At the same time, if you read older translations (notably the KJV), and compare to the full range of manuscripts available today (if you can read them) or other newer, accurate translations, something else appears: there may be more combinations of the three titles in some translations than actually exist in the best source texts! Scribes and translators were not immune to accidentally or intentionally multiplying the Lord’s titles. But each title has its own meaning, and different passages use different combinations of the titles to emphasize different things.3 If we get carried away in stacking titles, we can lose the meanings that God’s Spirit wants us to see.

I hope that helps answer your question! The team at Patterns of Truth would like to hear your further thoughts and concerns about this topic. Please engage the PT team in the comments section below.

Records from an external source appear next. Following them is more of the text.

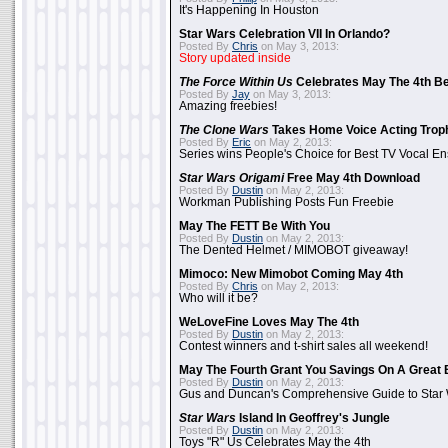
It's Happening In Houston
Star Wars Celebration VII In Orlando?
Posted By
Chris
on May 3, 2013:
Story updated inside
The Force Within Us
Celebrates May The 4th Be
Posted By
Jay
on May 3, 2013:
Amazing freebies!
The Clone Wars
Takes Home Voice Acting Trop
Posted By
Eric
on May 2, 2013:
Series wins People's Choice for Best TV Vocal E
Star Wars Origami
Free May 4th Download
Posted By
Dustin
on May 2, 2013:
Workman Publishing Posts Fun Freebie
May The FETT Be With You
Posted By
Dustin
on May 2, 2013:
The Dented Helmet / MIMOBOT giveaway!
Mimoco: New Mimobot Coming May 4th
Posted By
Chris
on May 2, 2013:
Who will it be?
WeLoveFine Loves May The 4th
Posted By
Dustin
on May 2, 2013:
Contest winners and t-shirt sales all weekend!
May The Fourth Grant You Savings On A Great 
Posted By
Dustin
on May 2, 2013:
Gus and Duncan's Comprehensive Guide to Star W
Star Wars
Island In Geoffrey's Jungle
Posted By
Dustin
on May 2, 2013:
Toys "R" Us Celebrates May the 4th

1.  Jehovah is a modified form of YHWH, the so-called “tetragrammaton” name of God in the Old Testament, thought to be pronounced “Yahweh.” (Ancient Hebrew didn’t use a Latin letter set, of course, so these are phonetic equivalents used by scholars.) To avoid mis-pronouncing Yahweh’s name and risk judgment for blasphemy, a common practice by Jews during and after the Babylonian captivity was to insert the vowel sounds for the Hebrew adonai (“Lord” or “master”) into the four consonants of YHWH and the result is approximately “YaHoWaiH” or, in modern English, “Jehovah.” 

2.  Palmer, Brian. “Was Jesus a common name back when he was alive?” Slate, December 24, 2008, with supporting credit given to Joseph P. Amar of the University of Notre Dame and Paul V.M. Flesher of the University of Wyoming. Accessed online: https://slate.com/news-and-politics/2008/12/was-jesus-a-common-name-back-when-he-was-alive.html, April 23, 2022.

3.  Example: In the original Greek New Testament, sometimes there is a reference to “Christ” and sometimes a reference to “the Christ.” Darby’s translation (DBY) preserves both types. Other translations may omit “the” as superfluous (for two instances, compare 1 Cor. 11:1 and 12:12 in DBY and ESV). Commentators have various ideas on what “the Christ” means, and one suggestion is that it refers to Christ in heaven together with His body of believers on earth, while “Christ” refers to Him personally. Another example: some commentators propose that when we read “Jesus Christ,” it emphasizes His time and ministry as the Man on earth, while “Christ Jesus” reminds us that He is now the Man in glory, seated at the Father’s right hand. These are just two examples where small differences can enhance the interpretation.